Selected excerpt:
I did not find complete example with code, data, and output.
I have currently a compiling and executing version (see java / scala code below), but the returned frequent patterns contain only one tuple (see sample output below).
Is this the intended behavior?
What did I do wrong?
Thanks for your help...
scala code :
import org.apache.mahout.fpm.pfpgrowth.fpgrowth.FPGrowth
import java.util.HashSet
import org.apache.mahout.common.iterator.StringRecordIterator
import org.apache.mahout.common.iterator.FileLineIterable
import org.apache.mahout.fpm.pfpgrowth.convertors._
import org.apache.mahout.fpm.pfpgrowth.convertors.integer._
import org.apache.mahout.fpm.pfpgrowth.convertors.string._
import org.apache.hadoop.io.SequenceFile.Writer
import org.apache.mahout.fpm.pfpgrowth.convertors.StatusUpdater
import org.apache.hadoop.mapred.OutputCollector
import scala.collection.JavaConversions._
import java.util.{ List => JList }
import org.apache.mahout.common.{ Pair => JPair }
import java.lang.{ Long => JLong }
import org.apache.hadoop.io.{ Text => JText }
val minSupport = 5L
val k: Int = 50
val fps: FPGrowth[String] = new FPGrowth[String]()
val milk = "milk"
val bread = "bread"
val butter = "butter"
val bier = "bier"
val transactionStream: Iterator[JPair[JList[String], JLong]] = Iterator(
new JPair(List(milk, bread), 10L),
new JPair(List(butter), 10L),
new JPair(List(bier), 10L),
new JPair(List(milk, bread, butter), 5L),
new JPair(List(milk, bread, bier), 5L),
new JPair(List(bread), 10L)
)
val frequencies: Collection[JPair[String, JLong]] = fps.generateFList(
transactionStream, minSupport.toInt)
println("freqList :" + frequencies)
var returnableFeatures: Collection[String] = List(
milk, bread, butter, bier)
var output: OutputCollector[String, JList[JPair[JList[String], JLong]]] = (
new OutputCollector[String, JList[JPair[JList[String], JLong]]] {
def collect(x1: String,
x2: JList[JPair[JList[String], JLong]]) = {
println(x1 + ":" +
x2.map(pair => "[" + pair.getFirst.mkString(",") + "] : " +
pair.getSecond).mkString("; "))
}
}
)
val updater: StatusUpdater = new StatusUpdater {
def update(status: String) = println("updater : " + status)
}
fps.generateTopKFrequentPatterns(
transactionStream,
frequencies,
minSupport,
k,
null, //returnableFeatures
output,
updater)

Given data:
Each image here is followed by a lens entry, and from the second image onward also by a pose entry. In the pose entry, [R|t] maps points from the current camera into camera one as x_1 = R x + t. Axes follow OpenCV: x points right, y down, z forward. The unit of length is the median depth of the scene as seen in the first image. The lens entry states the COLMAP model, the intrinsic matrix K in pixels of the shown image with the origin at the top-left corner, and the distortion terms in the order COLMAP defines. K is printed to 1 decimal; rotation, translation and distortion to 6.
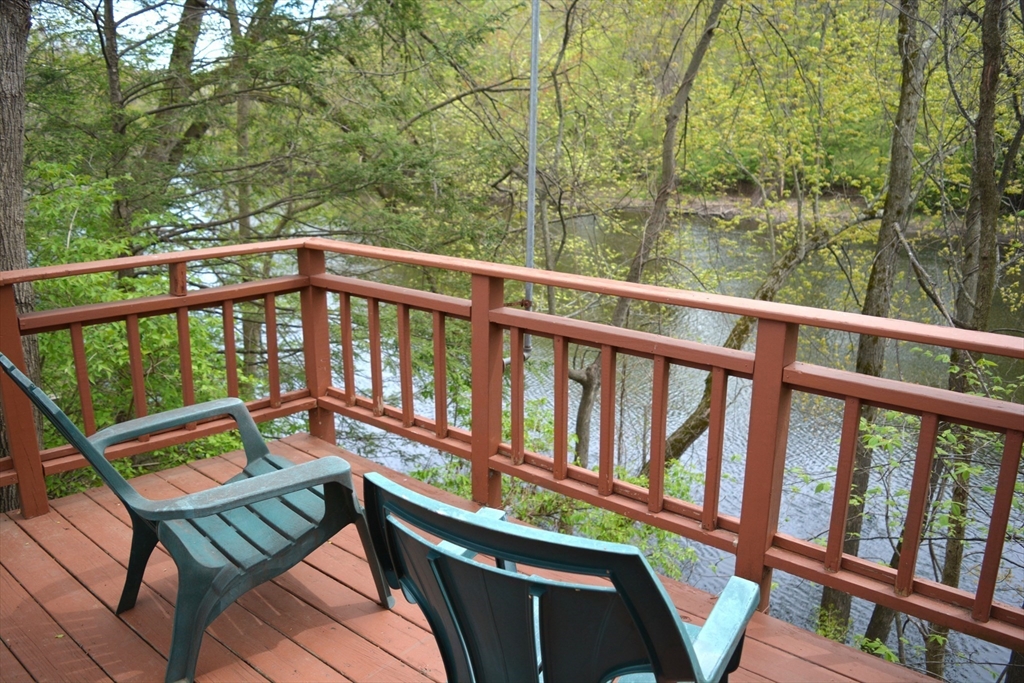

Activity:
Check whether each statement agrees with the Mahout FPGrowth post. Answer yes or no for each and quote the words of the post that decide it.
(a) The minimum support in the code is set to 5.
(b) The writer reports that each returned frequent pattern holds several tuples.
(c) The transaction made of milk, bread and butter is given a count of 10.

Exercise result:
(a) Yes: "val minSupport = 5L"
(b) No: "the returned frequent patterns contain only one tuple"
(c) No: "new JPair(List(milk, bread, butter), 5L)"